Fui hasta el muro y tomé una antorcha; acto seguido, volví a la abertura y me arrodillé. Acerqué la antorcha al pozo y escruté las tinieblas del fondo.

Antes de que pudiera comprender lo que me pasaba, un brazo negro y ofidiano, cubierto de una espesa pelambrera, salió bruscamente del pozo y me agarró por el jubón. Lancé un aullido mientras el brazo intentaba arrastrarme al pozo; golpeé fuertemente con la antorcha. Un grito bestial retumbó y la criatura me soltó. Sólo tuve una visión fugitiva de un ser contrahecho y simiesco que volvía a hundirse en el pozo, iluminado durante un momento por la antorcha.
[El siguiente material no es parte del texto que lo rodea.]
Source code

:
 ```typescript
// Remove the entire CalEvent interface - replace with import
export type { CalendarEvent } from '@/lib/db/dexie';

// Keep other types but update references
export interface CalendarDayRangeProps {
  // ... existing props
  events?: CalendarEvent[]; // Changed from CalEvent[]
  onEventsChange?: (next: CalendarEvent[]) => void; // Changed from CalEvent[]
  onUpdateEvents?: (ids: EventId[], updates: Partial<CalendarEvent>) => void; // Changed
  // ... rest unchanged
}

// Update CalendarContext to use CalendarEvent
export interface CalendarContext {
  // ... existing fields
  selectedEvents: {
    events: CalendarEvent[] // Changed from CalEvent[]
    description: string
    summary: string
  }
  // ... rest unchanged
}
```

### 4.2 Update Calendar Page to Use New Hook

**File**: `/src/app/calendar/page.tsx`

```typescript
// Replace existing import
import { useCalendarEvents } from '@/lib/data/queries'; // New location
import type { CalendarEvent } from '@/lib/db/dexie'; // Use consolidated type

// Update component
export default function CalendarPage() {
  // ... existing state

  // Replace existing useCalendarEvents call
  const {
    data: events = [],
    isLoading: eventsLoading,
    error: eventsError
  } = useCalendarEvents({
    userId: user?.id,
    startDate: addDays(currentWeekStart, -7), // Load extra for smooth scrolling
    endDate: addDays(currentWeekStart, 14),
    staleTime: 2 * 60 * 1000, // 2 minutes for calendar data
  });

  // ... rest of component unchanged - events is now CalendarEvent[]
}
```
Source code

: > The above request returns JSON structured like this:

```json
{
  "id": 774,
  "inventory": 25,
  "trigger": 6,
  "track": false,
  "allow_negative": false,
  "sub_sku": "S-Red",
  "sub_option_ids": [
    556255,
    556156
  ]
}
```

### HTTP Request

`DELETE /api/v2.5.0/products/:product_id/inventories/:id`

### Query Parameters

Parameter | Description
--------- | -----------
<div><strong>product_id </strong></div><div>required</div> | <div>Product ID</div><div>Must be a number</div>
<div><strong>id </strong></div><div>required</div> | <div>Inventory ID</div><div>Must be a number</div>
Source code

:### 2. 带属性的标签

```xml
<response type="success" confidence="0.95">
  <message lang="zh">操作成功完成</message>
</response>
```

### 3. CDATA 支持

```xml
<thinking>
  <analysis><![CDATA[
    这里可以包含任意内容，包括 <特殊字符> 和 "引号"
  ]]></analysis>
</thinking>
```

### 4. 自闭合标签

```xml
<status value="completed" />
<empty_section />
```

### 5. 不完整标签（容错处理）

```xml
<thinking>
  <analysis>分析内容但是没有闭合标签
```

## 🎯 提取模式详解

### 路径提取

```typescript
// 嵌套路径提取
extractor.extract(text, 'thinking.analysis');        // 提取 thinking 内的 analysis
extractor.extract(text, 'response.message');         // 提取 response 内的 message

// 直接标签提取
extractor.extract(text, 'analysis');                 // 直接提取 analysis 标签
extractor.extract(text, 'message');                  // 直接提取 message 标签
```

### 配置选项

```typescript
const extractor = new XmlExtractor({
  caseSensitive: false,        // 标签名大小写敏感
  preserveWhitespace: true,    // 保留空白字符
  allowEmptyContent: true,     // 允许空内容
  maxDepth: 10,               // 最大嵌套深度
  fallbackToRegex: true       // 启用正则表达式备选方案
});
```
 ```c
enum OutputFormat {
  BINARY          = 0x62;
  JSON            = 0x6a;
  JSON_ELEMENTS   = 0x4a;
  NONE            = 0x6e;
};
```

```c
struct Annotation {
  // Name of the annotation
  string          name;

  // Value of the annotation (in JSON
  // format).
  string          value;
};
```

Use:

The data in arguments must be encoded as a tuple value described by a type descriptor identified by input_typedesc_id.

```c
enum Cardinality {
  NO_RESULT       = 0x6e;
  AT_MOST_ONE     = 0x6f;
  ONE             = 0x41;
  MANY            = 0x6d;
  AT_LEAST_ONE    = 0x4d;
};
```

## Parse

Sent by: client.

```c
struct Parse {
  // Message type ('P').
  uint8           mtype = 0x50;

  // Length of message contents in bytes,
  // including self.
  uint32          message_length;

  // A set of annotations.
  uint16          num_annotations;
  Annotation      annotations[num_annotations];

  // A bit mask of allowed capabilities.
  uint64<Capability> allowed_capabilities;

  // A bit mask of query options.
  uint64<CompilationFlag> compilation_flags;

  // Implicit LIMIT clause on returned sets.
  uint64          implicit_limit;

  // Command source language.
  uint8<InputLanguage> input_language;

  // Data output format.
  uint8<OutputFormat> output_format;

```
La tea cayó rápidamente hacia el fondo del abismo, reduciéndose a una pequeña mancha luminosa, muy abajo, como un meteorito. Empecé a sollozar como una niña pequeña y me alejé del pozo para lanzarme en los brazos de John Stuart; como los brazos protectores y bienvenidos de algún santón, los suyos me estrecharon firmemente. Sin vergüenza alguna temblé y lloré durante unos momentos en sus brazos, mientras mi miedo me dominaba completamente dejándoseme desamparada.

—Vamos, todo ha terminado, Agnès la Negra —oí que decía su voz grave y tranquilizadora—. No tienes nada que temer…, ni vergüenza que lamentar. Te has comportado muy bien ante esa monstruosidad, mejor, sin duda, que la mayoría de los hombres y las mujeres. Y si te encuentras así, no te abochornes…, reaccionas como una mujer, Agnès la Negra, y eso es lo más natural…, ¡pues eres toda una mujer!

No protesté cuando me ayudó a levantarme.

—Y pudiera ser —siguió diciendo, con una voz más alegre, y aquella sombra de risa que ya empezaba a serme familiar— que, cuando salgas de la ciudad, me encuentres a tu lado.

—No olvides la maldición que pesa sobre mí, John Stuart. ¿No te preocupa saber que los hombres que acompañan a Agnès la Negra no tardan en morir?

—En lo más mínimo —respondió con una risa tonante—. ¡Maldición más o menos, qué importa…! ¡Ya tenemos muchas los Stuart!

Juntos, volvimos a colocar la losa en su sitio, cerrando el pozo maldito; luego, ayudamos a Françoise de Bretaña a dejar la cripta y a subir la escalera que conducía a su dormitorio, dejando a nuestras espaldas el recuerdo de Costranno, el nigromante.